For libraries, archives, and museums,
access to collections, in varying degrees, is a primary function and with the
advent of the digital age the amount of access has been growing. While the availability of digitally
accessibly objects is on the rise, there is one barrier in the form of
information – and a lot of it. The
written information of the past cannot be easily read or recognized by optical
recognition software, so these items take an incredible amount of work to
transcribe, collect the metadata, and transfer it into the collection
management system and online database.
Quite recently institutions have begun to look to their user base to
assist in this laborious process. These
crowd sourcing efforts have brought the availability of historic, cultural, and
scientific collections to people around the world. In this post we will examine two crowd
sourced projects – one successfully completed and the other ongoing and
expanding - that cover the varied collections within the LAM profession. We will examine the usability of the project
sites, over all participation and quality, sustainability, and how well the
respective projects fulfill their institutional mission.

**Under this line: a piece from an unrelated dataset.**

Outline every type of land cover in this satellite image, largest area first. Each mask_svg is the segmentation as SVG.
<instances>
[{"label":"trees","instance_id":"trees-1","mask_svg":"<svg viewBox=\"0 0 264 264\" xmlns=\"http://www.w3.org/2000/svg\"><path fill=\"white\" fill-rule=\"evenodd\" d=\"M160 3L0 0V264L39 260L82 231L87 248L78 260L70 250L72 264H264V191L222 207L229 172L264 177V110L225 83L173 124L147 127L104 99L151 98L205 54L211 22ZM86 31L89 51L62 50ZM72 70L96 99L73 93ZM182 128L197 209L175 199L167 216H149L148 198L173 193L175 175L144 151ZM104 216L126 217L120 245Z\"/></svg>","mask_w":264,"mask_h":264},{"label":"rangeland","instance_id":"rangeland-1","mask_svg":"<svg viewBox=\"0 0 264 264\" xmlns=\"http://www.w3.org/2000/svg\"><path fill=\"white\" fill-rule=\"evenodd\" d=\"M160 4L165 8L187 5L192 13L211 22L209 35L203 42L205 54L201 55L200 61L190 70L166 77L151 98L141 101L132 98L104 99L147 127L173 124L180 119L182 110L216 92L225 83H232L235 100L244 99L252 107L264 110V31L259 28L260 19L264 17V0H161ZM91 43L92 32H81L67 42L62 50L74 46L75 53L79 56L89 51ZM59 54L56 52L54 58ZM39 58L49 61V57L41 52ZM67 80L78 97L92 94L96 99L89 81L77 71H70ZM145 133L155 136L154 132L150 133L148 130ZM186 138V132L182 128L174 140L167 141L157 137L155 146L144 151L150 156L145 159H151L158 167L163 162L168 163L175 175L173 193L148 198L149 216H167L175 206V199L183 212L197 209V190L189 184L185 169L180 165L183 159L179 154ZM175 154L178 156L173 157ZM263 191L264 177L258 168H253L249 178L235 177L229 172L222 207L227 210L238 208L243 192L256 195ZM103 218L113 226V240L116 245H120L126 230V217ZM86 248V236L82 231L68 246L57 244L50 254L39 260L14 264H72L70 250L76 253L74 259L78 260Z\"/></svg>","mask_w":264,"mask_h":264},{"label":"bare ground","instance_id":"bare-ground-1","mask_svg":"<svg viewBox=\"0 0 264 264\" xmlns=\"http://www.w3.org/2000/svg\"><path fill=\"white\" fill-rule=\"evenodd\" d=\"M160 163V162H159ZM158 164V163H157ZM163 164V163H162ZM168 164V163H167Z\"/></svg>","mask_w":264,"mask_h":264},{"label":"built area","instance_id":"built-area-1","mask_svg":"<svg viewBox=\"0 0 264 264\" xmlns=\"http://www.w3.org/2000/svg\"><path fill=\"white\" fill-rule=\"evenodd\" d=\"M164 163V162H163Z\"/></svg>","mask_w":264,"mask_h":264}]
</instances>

The CalBug project began in 2010,
with a grant from the National Science Foundation, as an effort to begin
digitizing the entomological collections of the natural history museums across
California. The Essig Museum at UC
Berkeley took the lead with a group of eight other organizations across the
state with a goal to digitize one million specimens and make them available
online within five years. Each
institution was allowed to establish its own workflow to accommodate for
staffing issues. The Essig was the best
equipped and had one full time person with four part-time assistants; the groups
completed output was 5,500 digitized and transcribed specimen cards every two
weeks. At that pace the project would
only reach about seventy-five percent completion in five years. The digitization wasn’t the fly in the
ointment as they were producing twelve thousand images a week; it was the
transcribing of metadata from all the cards each bug was pinned to. Therefore in 2012, the lead at the Essig
Museum began to discuss a crowd sourcing effort with a group named Zooniverse
that had successfully done natural history crowd source projects in the UK and
southeast United States. In 2013 the
CalBug project became part of the Notes on Nature crowd sourcing effort that
included Herbarium to ID plants, Seafloor Explorer to locate various creatures
in photos of the deep, and even an opportunity to search high resolution images
of space to search for planets! Notes on
Nature encourages “citizen scientists” to participate in aiding research
efforts and students or professionals to
learn more about existing collections around the country by transcribing the
specimen card fields. Once the CalBug project joined Notes on Nature
registration and participation skyrocketed, and so did their database. Approximately four thousand registered
participants completed half of the one million item goal within the first few
months. The CalBug project goal was
completed a year ahead of schedule and they have even done another batch of
hundreds of thousands of images between late 2014 and now.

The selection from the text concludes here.